Но отец, против ожидания, с Евстигнеевым не приехал. Почему так поступил, трудно понять. Евстигнеев объяснить не мог; с вечера старик сказал, что утром поедет, а утром, когда пора было ехать, объявил, что ему неможется и нужен срок на сборы; приедет потом сам, поездом, через Рязань.
Если послушать Евстигнеева, старики по военному времени жили неплохо. Вечером накормили его яичницей с салом, а утром напоили чаем с молоком: держали козу.
– Почему он все же, по-твоему, не поехал? – расспрашивал Серпилин, но Евстигнеев лишь пожимал плечами. То ли не понимал, то ли не хотел говорить.
«Что
Думая так, он, однако, не имел в виду себя, считая, что за отцом в его возрасте «виллис» послать был вправе.
Написать отцу надо, потому что и он уже старый, и ты немолодой; и все люди смертны. Но что написать, так и не придумал; вместо этого вспомнил, что надо еще не забыть оставить Ане приготовленные для отца деньги…
В дверях комнаты появилась нянечка:
– Товарищ генерал, к вам женщина просится.

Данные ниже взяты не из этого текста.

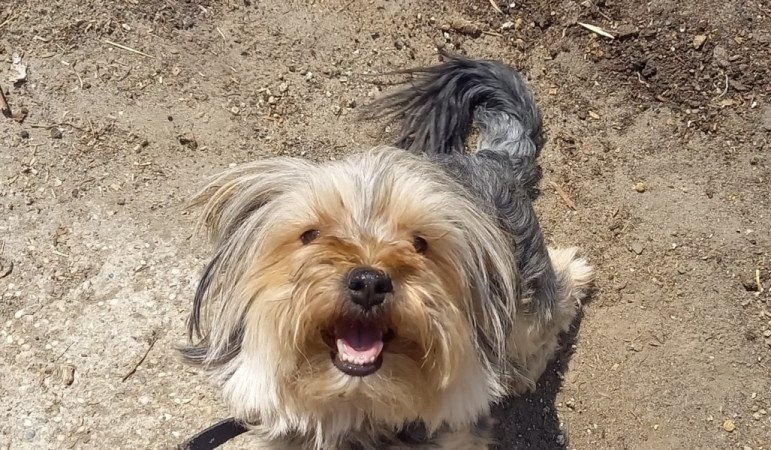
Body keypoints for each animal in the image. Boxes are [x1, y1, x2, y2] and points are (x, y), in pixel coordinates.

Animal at [181, 54, 592, 448]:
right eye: (310, 234)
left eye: (420, 244)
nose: (368, 282)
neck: (359, 409)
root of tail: (492, 159)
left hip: (525, 296)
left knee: (553, 300)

Серпилин едва успел встать из-за стола, как дверь позади нянечки отворилась и в комнату, мягко оттеснив сухощавую старушку, со словами «Федор Федорович, извините великодушно, это я, Пикина» вошла полная немолодая женщина с расплывшимся добрым лицом.
Серпилин поздоровался, пригласил ее сесть и убрал со стола блокнот.
– Извините, бога ради, помешала вам!
– Ничего вы не помешали. Только должен буду уйти через полчаса на врачебную комиссию. А кабы приехали ко мне, как условились, после обеда, располагал бы временем.
– Ничего, ничего, – сказала она, быстро и радостно улыбаясь. – Я вас не задержу. Машина случилась, подвезла меня сюда. Вы уж извините.
Глядя на нее, Серпилин вспомнил, как Пикин, бывало, говорил про ее письма: «Пишет мне моя дуреха». Может, и правда глупая, но, наверное, добрая. Доброта была не только написана на ее расплывшемся, когда-то красивом лице. Доброта была и в спокойных движениях, которыми она поправляла накинутый на плечи теплый платок, и в ее руках, толстых и мягких, с добрыми мягкими подушечками на пальцах. И полуседые волосы были добро и спокойно зачесаны на прямой пробор и затянуты сзади большим спокойным узлом.
«А вот уж бриллиантовые серьги в ушах, наверно, от глупости, – подумал Серпилин. – Чего это она, едучи ко мне, нарядилась в свои серьги?»
– Очень рада вас увидеть, Федор Федорович, – сказала Пикина, несколько раз глубоко вздохнув перед этим, не от печали, а чтобы отдышаться. – Я вас сразу узнала. Мне Геннадий Николаевич фотографию присылал, где вы вместе сняты. Но сейчас вы лучше выглядите. И моложе. Как ваше здоровье? Совсем поправились после аварии?
Оказывается, она знала, по какому поводу он здесь.
– Поправился, – сказал Серпилин. – Еще раз врачи посмотрят – и на фронт!
Она поняла это как напоминание и заторопилась:
– Я не задержу вас, не беспокойтесь, – и, вынув из сумки конверт, пододвинула его по столу своей мягкой рукой с подушечками на пальцах. – Возвращаю вам с великой благодарностью присланную вами после всего случившегося сумму. Обстоятельства позволили не прикасаться к ней, но не решилась послать ее вам обратно, чтобы не быть превратно понятой. Ждала случая лично поблагодарить вас за проявленное милосердие.